We walked on and seeking shelter from the ever present wind and a light shower of rain, dropped down from the reservoir onto the Thames Path, which runs below the western side of the reservoir, and walked along to Pinkhill Lock. The river is currently very high due to all the recent rain and is running with deceptive force due to the huge volume of water and the ground underfoot is wet and muddy by the river. On the near bank Dave spotted a European Stonechat perched on some dead rushes, battered into crazed angles by the high level of the river. The stonechat was a female and flew across the river to perch on the pale skeletal stalk of an umbellifer, nervously flicking tail and wings.

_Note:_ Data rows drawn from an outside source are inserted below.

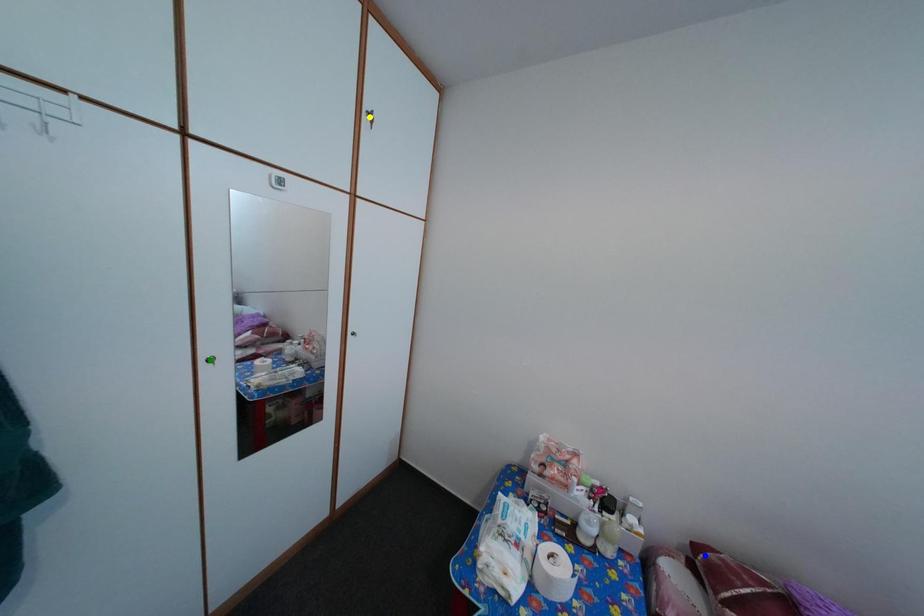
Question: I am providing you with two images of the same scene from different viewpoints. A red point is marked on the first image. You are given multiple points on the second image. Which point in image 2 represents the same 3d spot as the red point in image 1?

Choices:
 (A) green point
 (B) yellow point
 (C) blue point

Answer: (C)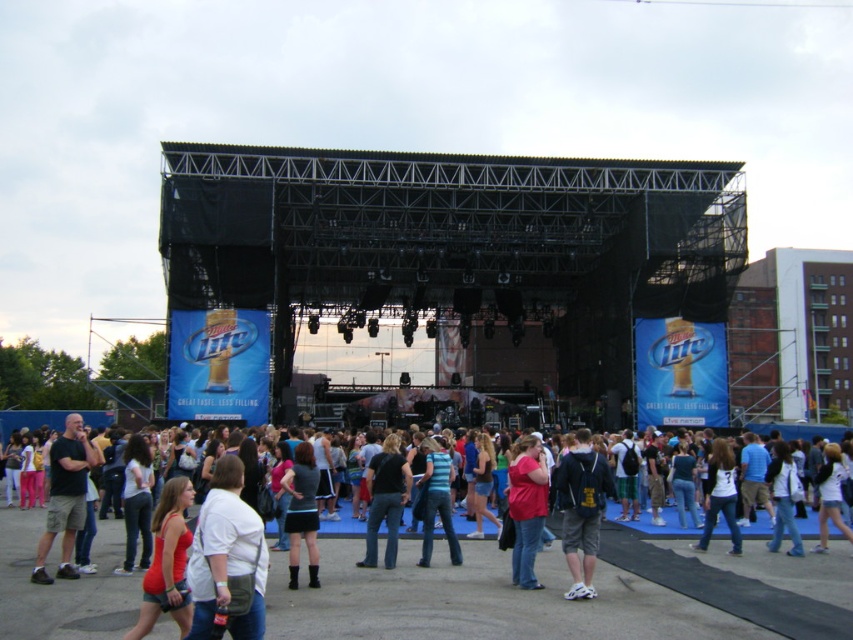
Does matte pink shirt at center come behind striped cotton shirt at center?

No.

Based on the photo, is matte pink shirt at center smaller than striped cotton shirt at center?

Actually, matte pink shirt at center might be larger than striped cotton shirt at center.

Is point (519, 516) positioned after point (436, 456)?

No, (519, 516) is closer to viewer.

Where is `matte pink shirt at center`? matte pink shirt at center is located at coordinates (526, 508).

Is point (62, 531) less distant than point (782, 492)?

Yes, it is.

Which is more to the left, dark gray shorts at center or denim jacket at lower right?

Positioned to the left is dark gray shorts at center.

Who is more distant from viewer, (71, 532) or (786, 502)?

Positioned behind is point (786, 502).

This screenshot has height=640, width=853. I want to click on dark gray shorts at center, so click(65, 497).

Does point (364, 532) come in front of point (457, 552)?

No, it is behind (457, 552).

Which is more to the right, jeans at center or striped cotton shirt at center?

striped cotton shirt at center is more to the right.

This screenshot has height=640, width=853. Identify the location of jeans at center. [386, 499].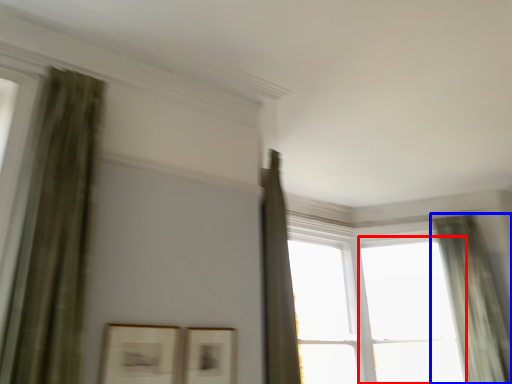
Question: Which object appears closest to the camera in this image, window (highlighted by a red box) or curtain (highlighted by a blue box)?

Choices:
 (A) window
 (B) curtain

Answer: (B)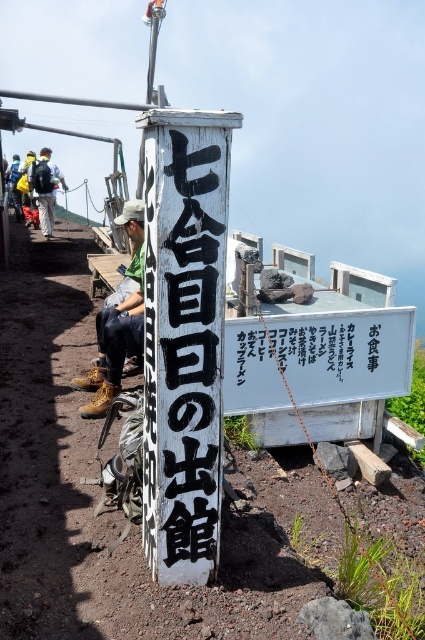
Question: Can you confirm if black painted wood sign at center is thinner than black paper sign at center?

Choices:
 (A) no
 (B) yes

Answer: (B)

Question: In this image, where is black paper sign at center located relative to brown leather boots at center?

Choices:
 (A) left
 (B) right

Answer: (B)

Question: Which of the following is the farthest from the observer?

Choices:
 (A) black painted wood sign at center
 (B) black paper sign at center

Answer: (B)

Question: Which object appears farthest from the camera in this image?

Choices:
 (A) brown leather boots at center
 (B) black painted wood sign at center
 (C) black paper sign at center

Answer: (C)

Question: Which point is closer to the camera?

Choices:
 (A) black paper sign at center
 (B) matte black backpack at left
 (C) brown leather boots at center

Answer: (C)

Question: Can you confirm if black painted wood sign at center is positioned to the right of black paper sign at center?

Choices:
 (A) no
 (B) yes

Answer: (A)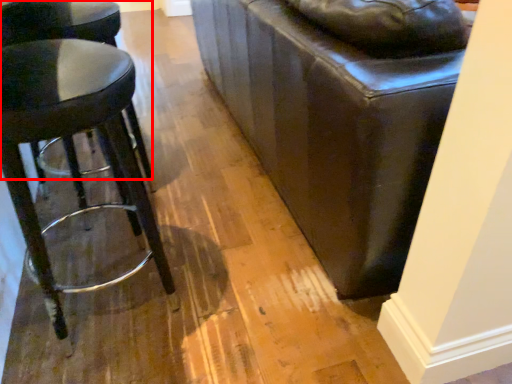
Question: From the image's perspective, what is the correct spatial positioning of stool (annotated by the red box) in reference to stool?

Choices:
 (A) above
 (B) below

Answer: (A)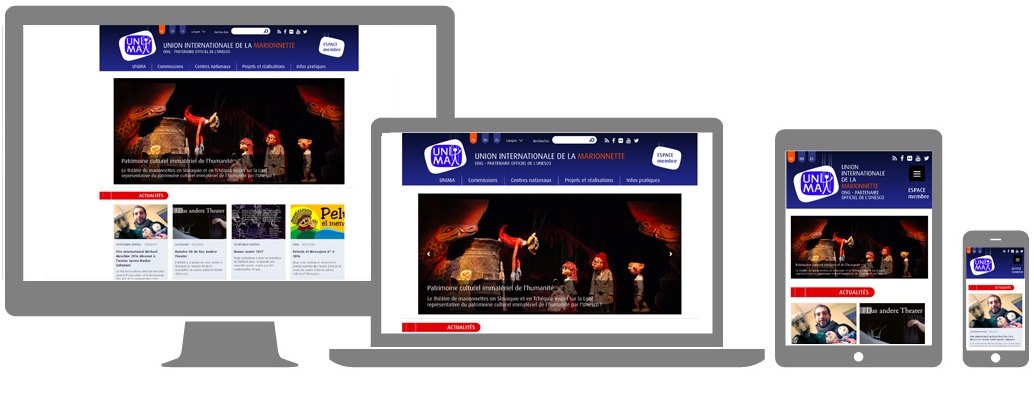
Find the location of `tablet screen`. tablet screen is located at coordinates (910, 287).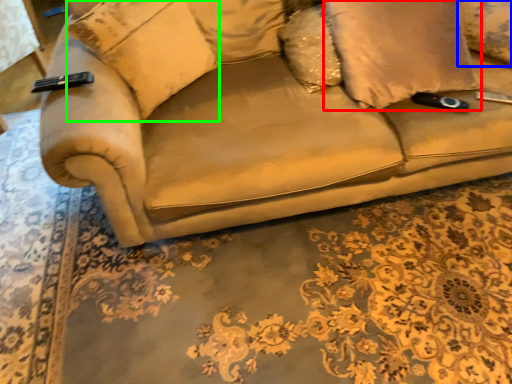
Question: Which object is positioned farthest from pillow (highlighted by a red box)? Select from pillow (highlighted by a blue box) and pillow (highlighted by a green box).

Choices:
 (A) pillow
 (B) pillow

Answer: (B)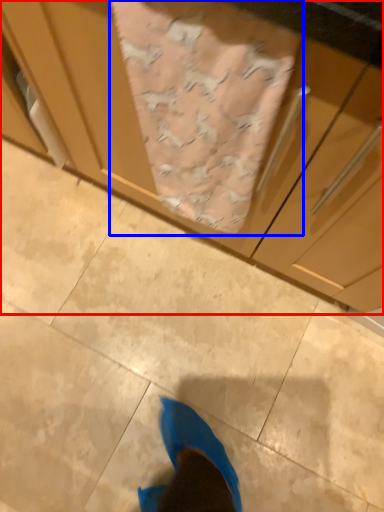
Question: Which point is further to the camera, cabinetry (highlighted by a red box) or blanket (highlighted by a blue box)?

Choices:
 (A) cabinetry
 (B) blanket

Answer: (B)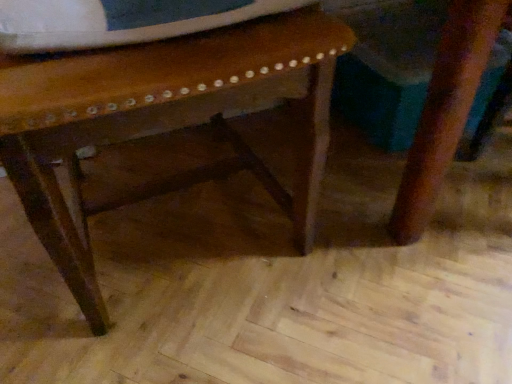
Locate an element on the screen. free point below wooden stool at center (from a real-world perspective) is located at coordinates (177, 208).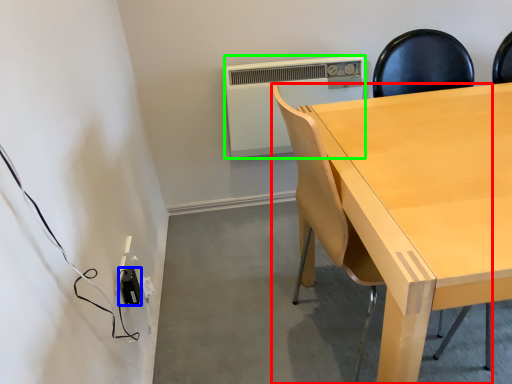
Question: Considering the real-world distances, which object is farthest from chair (highlighted by a red box)? electric outlet (highlighted by a blue box) or air conditioning (highlighted by a green box)?

Choices:
 (A) electric outlet
 (B) air conditioning

Answer: (B)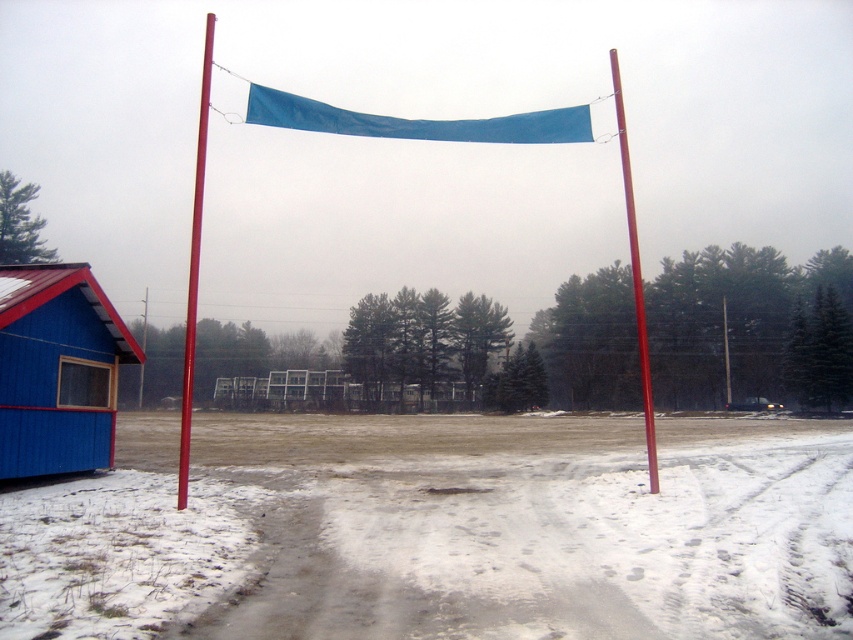
What is located at the coordinates point (x=561, y=547) in the image?

The point (x=561, y=547) marks gray compacted dirt at center.

You are standing at the edge of the volleyball court and want to walk to the blue wood hut at lower left. Which direction should you move relative to the gray compacted dirt at center?

You should move behind the gray compacted dirt at center towards the blue wood hut at lower left since the blue wood hut is located behind the dirt area.

You are planning to set up a picnic blanket in the winter scene. The picnic blanket is 2 meters wide. Can you place it on the gray compacted dirt at center without overlapping the blue wood hut at lower left?

The gray compacted dirt at center is wider than the blue wood hut at lower left, so placing a 2 meter wide picnic blanket on the gray compacted dirt at center should be possible without overlapping the blue wood hut at lower left, provided the dirt area is sufficiently wide.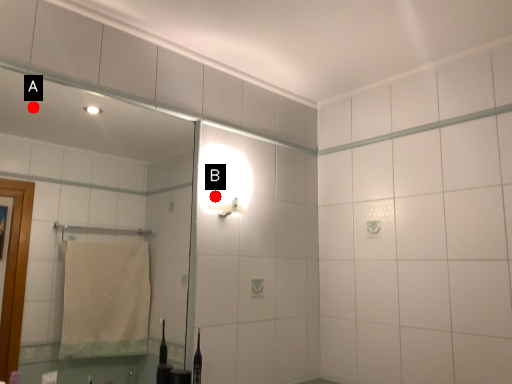
Question: Two points are circled on the image, labeled by A and B beside each circle. Among these points, which one is farthest from the camera?

Choices:
 (A) A is further
 (B) B is further

Answer: (A)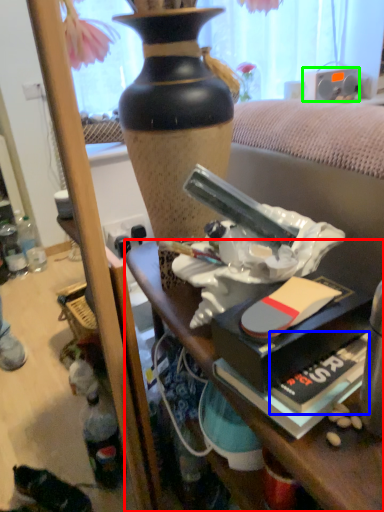
Question: Which object is the closest to the desk (highlighted by a red box)? Choose among these: paperback book (highlighted by a blue box) or loudspeaker (highlighted by a green box).

Choices:
 (A) paperback book
 (B) loudspeaker

Answer: (A)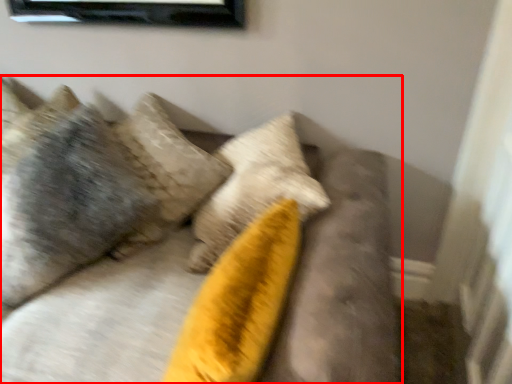
Question: From the image's perspective, where is furniture (annotated by the red box) located relative to pillow?

Choices:
 (A) below
 (B) above

Answer: (A)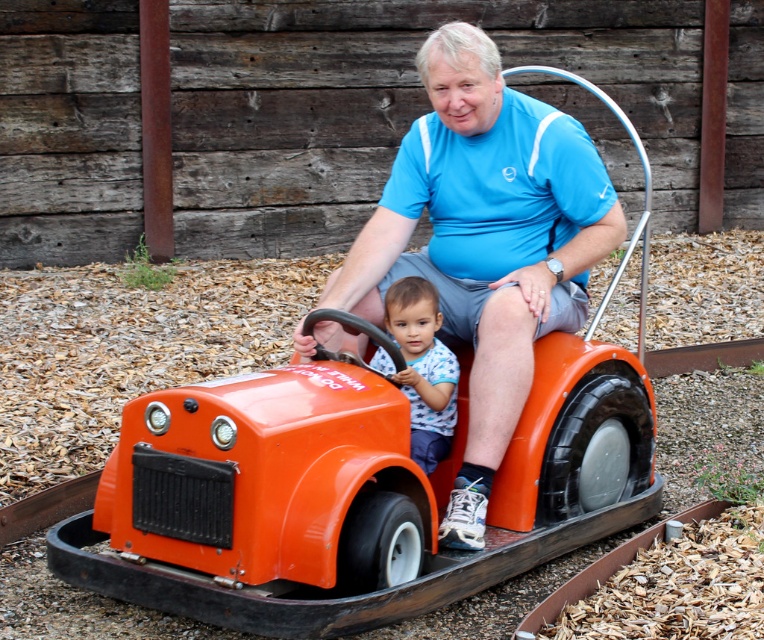
You are standing in a playground and see the orange plastic toy car at center and the matte blue shirt at center. Which object is positioned more to the left side?

The orange plastic toy car at center is positioned more to the left side than the matte blue shirt at center.

You are a photographer standing in front of the train car. You want to take a photo of both the matte blue shirt at center and the blue dotted shirt at center. Which one will appear larger in the photo?

The matte blue shirt at center will appear larger in the photo because it is closer to the viewer than the blue dotted shirt at center.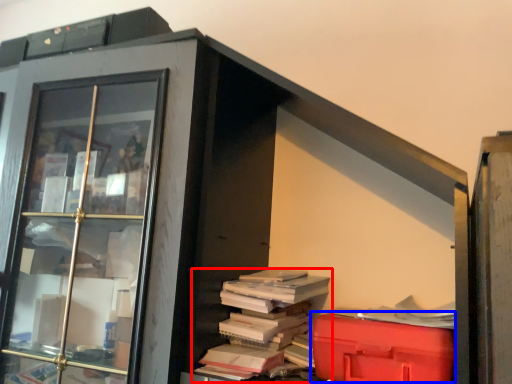
Question: Which point is closer to the camera, book (highlighted by a red box) or waste (highlighted by a blue box)?

Choices:
 (A) book
 (B) waste

Answer: (B)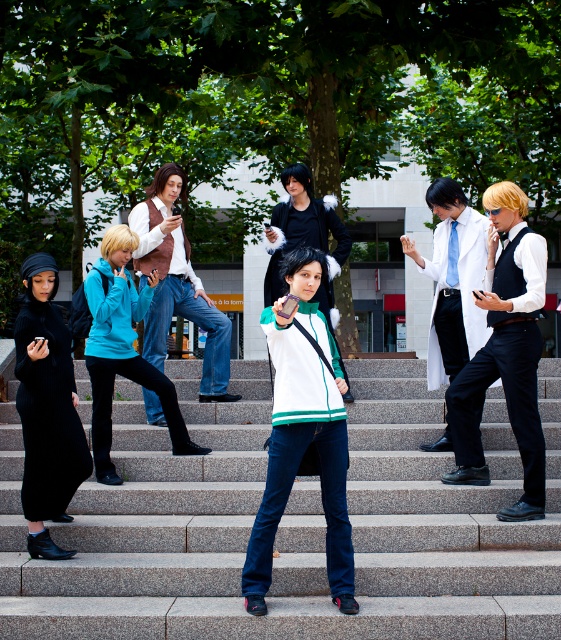
You are standing on the granite stairs at center and want to move to the denim pants at center. Which direction should you move to reach them?

The granite stairs at center is to the right of denim pants at center, so you should move to the left to reach the denim pants at center.

You are standing on the stone steps where the cosplayers are gathered. You notice two points marked in the scene. Which of the two points, point (x=232, y=376) or point (x=146, y=189), is closer to you?

Point (x=232, y=376) is closer to you because it is further to the viewer than point (x=146, y=189).

You are a photographer trying to capture a photo of the denim pants at center and the granite stairs at center. Based on their positions, which object is closer to the camera?

The denim pants at center is closer to the camera than the granite stairs at center because the granite stairs at center is located below the denim pants at center.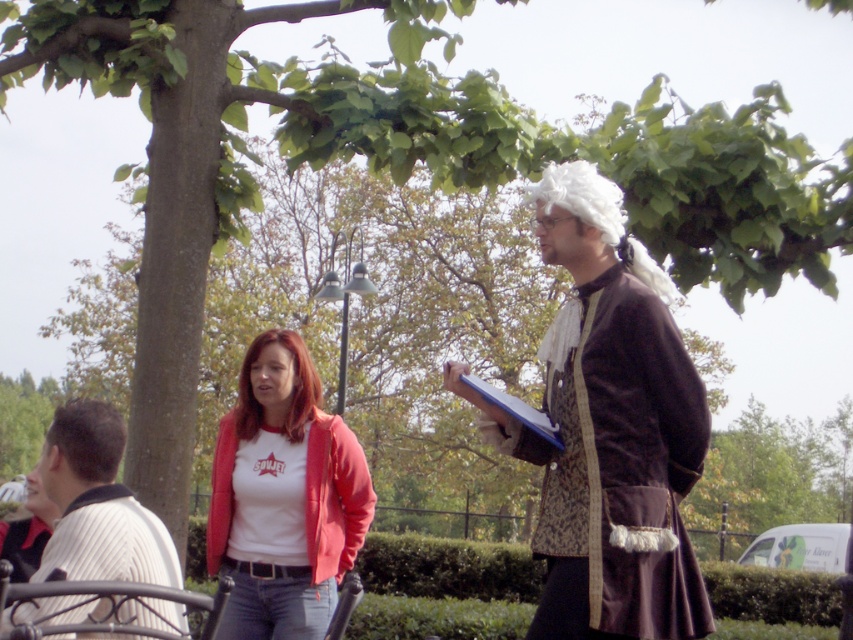
Which is behind, point (318, 573) or point (47, 433)?

Point (318, 573)

Is matte white shirt at center to the right of brown fuzzy wig at upper left from the viewer's perspective?

Yes, matte white shirt at center is to the right of brown fuzzy wig at upper left.

Find the location of a particular element. matte white shirt at center is located at coordinates (283, 497).

In order to click on matte white shirt at center in this screenshot , I will do `click(283, 497)`.

Who is taller, white textured shirt at left or white fluffy wig at upper right?

white textured shirt at left is taller.

Who is positioned more to the right, white textured shirt at left or white fluffy wig at upper right?

white fluffy wig at upper right is more to the right.

At what (x,y) coordinates should I click in order to perform the action: click on white textured shirt at left. Please return your answer as a coordinate pair (x, y). Image resolution: width=853 pixels, height=640 pixels. Looking at the image, I should click on (97, 504).

Can you confirm if brown fuzzy wig at upper left is positioned above blue paper clipboard at right?

Actually, brown fuzzy wig at upper left is below blue paper clipboard at right.

Describe the element at coordinates (88, 438) in the screenshot. I see `brown fuzzy wig at upper left` at that location.

The width and height of the screenshot is (853, 640). In order to click on brown fuzzy wig at upper left in this screenshot , I will do `click(88, 438)`.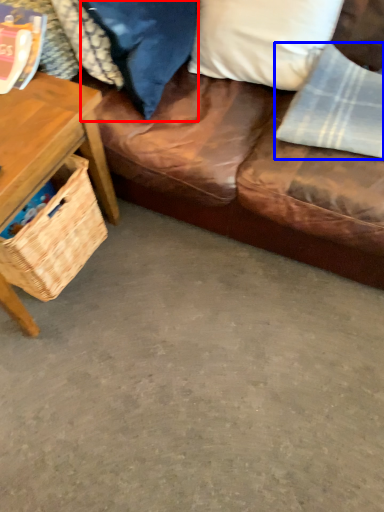
Question: Among these objects, which one is nearest to the camera, pillow (highlighted by a red box) or material (highlighted by a blue box)?

Choices:
 (A) pillow
 (B) material

Answer: (A)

Stonechats usually form into pairs for the winter, although these pairs may not remain the same in spring and summer, so I was not surprised to see the female joined shortly afterwards by a male.

Last week there were two pairs of stonechats around Pinkhill and again, today we found the other pair frequenting some waste ground nearer to the lock keeper's house.The two pairs seem rather close to each other and usually there is only one pair here each winter but they seem to be getting along for now and avoiding conflict. A short walk, further along the path by the river, brought us to a point by the river just beyond the lock keeper's house, where Phil and Dave found a male Blackcap feasting on the clustered black berries of a buckthorn bush.

We returned to the reservoir and walked back up onto the causeway to find the cloud had thickened and the wind had increased considerably. Rain was on its way without a doubt. A brief check on the scaup and then we made our way back to the cafe for our customary tea or coffee. A fine mist of rain came on the wind and although it would only be temporary, we sought shelter in a secluded corner of the yacht club building and sorted the world out as far as we could.

Amanda, Dave and Phil departed for their respective homes but I wanted to try and see if I could get some more images of the Great Northern Diver. I found it in its normal place on the reservoir but the diver was a bit too far out to get any half decent images so I watched through my bins as it indulged in a thorough preen and makeover, bobbing up and down on the turbulent waters. It rolled on its back to preen, its belly flashing white in the grey waters, then rose up on its tail to flap its wings into the wind before subsiding back onto the water. It was entirely at home there, being not the slightest bit discomfited by the tossing around it received from the fast running waves. Alternately it would sink almost out of sight in a wave trough then rise up on a swell, its back awash with water. 

Fortunately the fishermen in their boats, hunting pike and perch, and who still in my opinion come too close to the diver after the unfortunate events of last week,  were absent due to the rough water and this meant the diver was undisturbed and for once came relatively close to the bank where I stood buffeted by the wind. Of course you cannot have it all ways and the elements were doing their utmost to prevent any semblance of decent photography. Oh for a bit of sunlight but this is England in November!

The diver retreated further out onto the reservoir and I turned for home.Glad to be out of the wind.